ABOUT THIS EXERCISE -
Reproduce every line of the entries below with "Origineel" switched to "Original" and everything else unchanged. Leave the pictures out of your answer.

DATA PROVIDED -
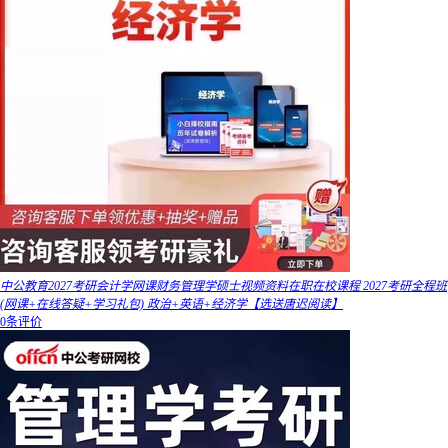
中公教育2027考研会计学网课财务管理学硕士视频资料在职在校课程 2027考研全程班
(网课+在线答疑+学习礼包) 政治+英语+经济学【选送唐迟阅读】
0条评价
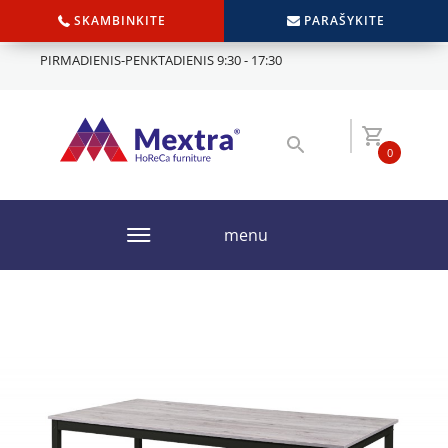
SKAMBINKITE
PARAŠYKITE
PIRMADIENIS-PENKTADIENIS 9:30 - 17:30
0
menu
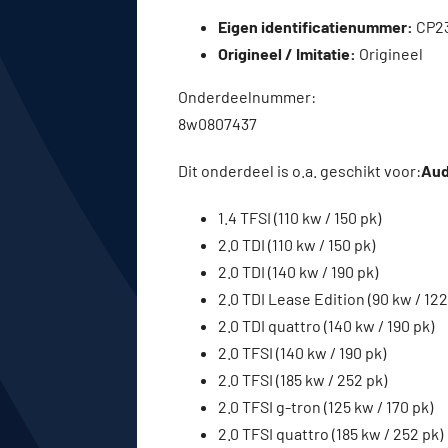
Eigen identificatienummer:
CP2
Origineel / Imitatie:
Origineel
Onderdeelnummer:
8w0807437
Dit onderdeel is o.a. geschikt voor:
Audi
1.4 TFSI (110 kw / 150 pk)
2.0 TDI (110 kw / 150 pk)
2.0 TDI (140 kw / 190 pk)
2.0 TDI Lease Edition (90 kw / 122
2.0 TDI quattro (140 kw / 190 pk)
2.0 TFSI (140 kw / 190 pk)
2.0 TFSI (185 kw / 252 pk)
2.0 TFSI g-tron (125 kw / 170 pk)
2.0 TFSI quattro (185 kw / 252 pk)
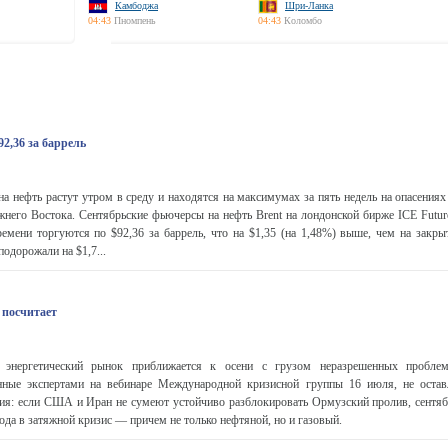
Камбоджа
Шри-Ланка
04:43
Пномпень
04:43
Коломбо
92,36 за баррель
нефть растут утром в среду и находятся на максимумах за пять недель на опасениях
жнего Востока. Сентябрьские фьючерсы на нефть Brent на лондонской бирже ICE Futur
ремени торгуются по $92,36 за баррель, что на $1,35 (на 1,48%) выше, чем на закр
подорожали на $1,7...
 посчитает
энергетический рынок приближается к осени с грузом неразрешенных проблем
нные экспертами на вебинаре Международной кризисной группы 16 июля, не остав
ия: если США и Иран не сумеют устойчиво разблокировать Ормузский пролив, сентябр
ода в затяжной кризис — причем не только нефтяной, но и газовый.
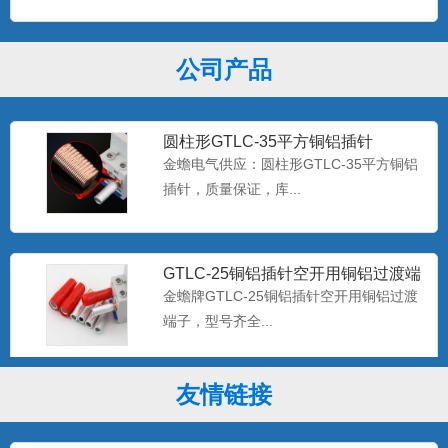
空开铜铝插针GTLC-50平方圆柱型插
针端子
金蟾电气生产销售：空开铜铝插针，
GTLC-50平方圆柱型插针...
公司产品
圆柱形GTLC-35平方铜铝插针
金蟾电气供应：圆柱形GTLC-35平方铜铝
插针，质量保证，库...
GTLC-25铜铝插针空开用铜铝过渡端
子
金蟾牌GTLC-25铜铝插针空开用铜铝过渡
端子，型号齐全...
友情链接
铜铝插针GTLC-16鸭嘴型接线端子空
开C45断路器用插针
金蟾电气供应：GTLC系列铜铝插针GTLC-
16鸭嘴型接线端...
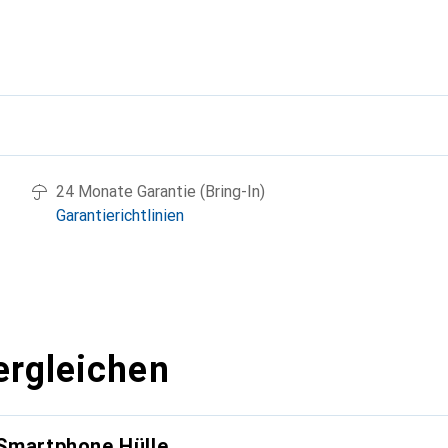
g
24 Monate Garantie (Bring-In)
Garantierichtlinien
ergleichen
 Smartphone Hülle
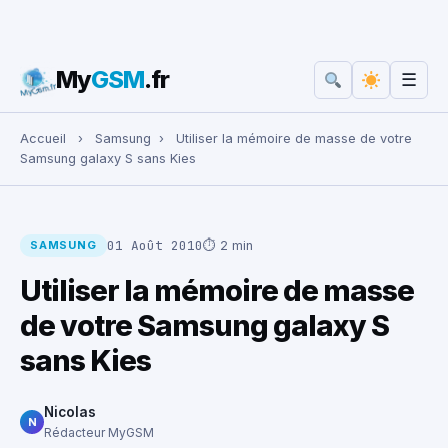
My
GSM
.fr
☰
Rechercher :
Accueil
›
Samsung
›
Utiliser la mémoire de masse de votre
Samsung galaxy S sans Kies
01 Août 2010
⏱ 2 min
SAMSUNG
Utiliser la mémoire de masse
de votre Samsung galaxy S
sans Kies
Nicolas
N
Rédacteur MyGSM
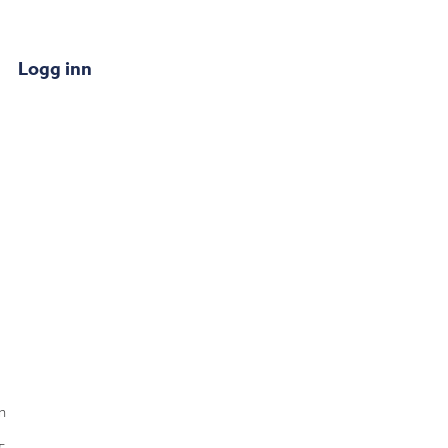
Logg inn
n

TASK RESPONSE -
中公教育2027考研会计学网课财务管理学硕士视频资料在职在校课程 2027考研全程班
(网课+在线答疑+学习礼包) 政治+英语+经济学【选送唐迟阅读】
0条评价
SKAMBINKITE
PARAŠYKITE
PIRMADIENIS-PENKTADIENIS 9:30 - 17:30
0
menu
Eigen identificatienummer:
CP2
Original / Imitatie:
Original
Onderdeelnummer:
8w0807437
Dit onderdeel is o.a. geschikt voor:
Audi
1.4 TFSI (110 kw / 150 pk)
2.0 TDI (110 kw / 150 pk)
2.0 TDI (140 kw / 190 pk)
2.0 TDI Lease Edition (90 kw / 122
2.0 TDI quattro (140 kw / 190 pk)
2.0 TFSI (140 kw / 190 pk)
2.0 TFSI (185 kw / 252 pk)
2.0 TFSI g-tron (125 kw / 170 pk)
2.0 TFSI quattro (185 kw / 252 pk)
Камбоджа
Шри-Ланка
04:43
Пномпень
04:43
Коломбо
92,36 за баррель
нефть растут утром в среду и находятся на максимумах за пять недель на опасениях
жнего Востока. Сентябрьские фьючерсы на нефть Brent на лондонской бирже ICE Futur
ремени торгуются по $92,36 за баррель, что на $1,35 (на 1,48%) выше, чем на закр
подорожали на $1,7...
 посчитает
энергетический рынок приближается к осени с грузом неразрешенных проблем
нные экспертами на вебинаре Международной кризисной группы 16 июля, не остав
ия: если США и Иран не сумеют устойчиво разблокировать Ормузский пролив, сентябр
ода в затяжной кризис — причем не только нефтяной, но и газовый.
空开铜铝插针GTLC-50平方圆柱型插
针端子
金蟾电气生产销售：空开铜铝插针，
GTLC-50平方圆柱型插针...
公司产品
圆柱形GTLC-35平方铜铝插针
金蟾电气供应：圆柱形GTLC-35平方铜铝
插针，质量保证，库...
GTLC-25铜铝插针空开用铜铝过渡端
子
金蟾牌GTLC-25铜铝插针空开用铜铝过渡
端子，型号齐全...
友情链接
铜铝插针GTLC-16鸭嘴型接线端子空
开C45断路器用插针
金蟾电气供应：GTLC系列铜铝插针GTLC-
16鸭嘴型接线端...
g
24 Monate Garantie (Bring-In)
Garantierichtlinien
ergleichen
 Smartphone Hülle
My
GSM
.fr
☰
Rechercher :
Accueil
›
Samsung
›
Utiliser la mémoire de masse de votre
Samsung galaxy S sans Kies
01 Août 2010
⏱ 2 min
SAMSUNG
Utiliser la mémoire de masse
de votre Samsung galaxy S
sans Kies
Nicolas
N
Rédacteur MyGSM
Logg inn
n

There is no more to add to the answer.